Indifference
I'm reading 1984 with my seniors this quarter. This is my first time teaching the book, so I find myself encountering new ideas as I teach (of course, I hope that I find myself doing the same thing years down the road!). Orwell describes the proles--or proletariats--as being the only hope for the nation. The problem is that the proles don't get it. They are so tied up in their day-to-day that they are unable to see beyond it.
Orwell says:
In reality very little was known about the proles. It was not necessary to know much. So long as they continued to work and breed, their other activites were without importance. Left to themselves, like cattle turned loose upon the plains of Argentina, they had reverted to a style of life that appeared to be natural to them, a sort of ancestral pattern. They were born, they grew up in the gutters, they went to work at twelve, they passed through a brief blossoming period of beauty and sexual desire, they married at twenty, they were middle-aged at thirty, they died, for the most part at sixty. Heavy physical work, the care of home and children, petty quarrels with neighbors, films, football, beer, and above all, gambling filled up the horizons of their minds.It's funny (and not ha-ha funny) to me how much this resembles most Americans. We get caught up in living our day-to-day lives and become blind to the princibles behind our lifestyles. Orwell continues:
No attempts was made to indoctrinate [the proles] with the ideology of the Party. It was not desirable that the proles should have strong political feelings. All that was required of them was a primitive patriotism which could be appealed to whenever it was necessary to make them accept longer working hours or shorter rations. And even when they became discontented, as they sometimes did, their discontent led nowhere, because, being without general ideas, they could only focus it on petty specific grievances.
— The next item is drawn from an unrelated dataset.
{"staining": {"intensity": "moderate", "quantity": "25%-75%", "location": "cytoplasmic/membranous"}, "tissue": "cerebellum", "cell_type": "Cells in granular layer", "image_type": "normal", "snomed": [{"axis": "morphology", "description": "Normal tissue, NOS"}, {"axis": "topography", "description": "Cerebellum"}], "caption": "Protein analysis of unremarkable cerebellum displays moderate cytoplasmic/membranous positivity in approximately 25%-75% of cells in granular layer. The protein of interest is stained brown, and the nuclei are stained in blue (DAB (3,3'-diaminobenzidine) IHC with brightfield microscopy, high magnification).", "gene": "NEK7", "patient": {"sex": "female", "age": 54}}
The larger evils inevitably escaped their notice.Orwell is talking about a group of people who are so consumed with the petty happenings of their lives that they cannot see beyond them, in the political sense. I encouraged my students today to strive to see beyond their daily duties to what lies behind those actions. This is political--absolutely. We should be making our opinions known to the decision makers; we should be drawing attention to important issues. But it is even bigger than politics, I think. It we stay focused on the political arena, we are still guilty of the same shortcoming as Orwell's pride. We need to look beyond the specific and, while not neglecting the specific, make sure we understand the big picture. Do I have a philosophy of life? Do I have an opinion (even a loosely held opinion!) on how God and the government should work together? Do I have sentiments toward God that are more than a general belief in a higher being whom I can call on in the midst of personal or national crises? My hope today is that I'm able to do well in my day-to-day because I am focused on the Big Picture.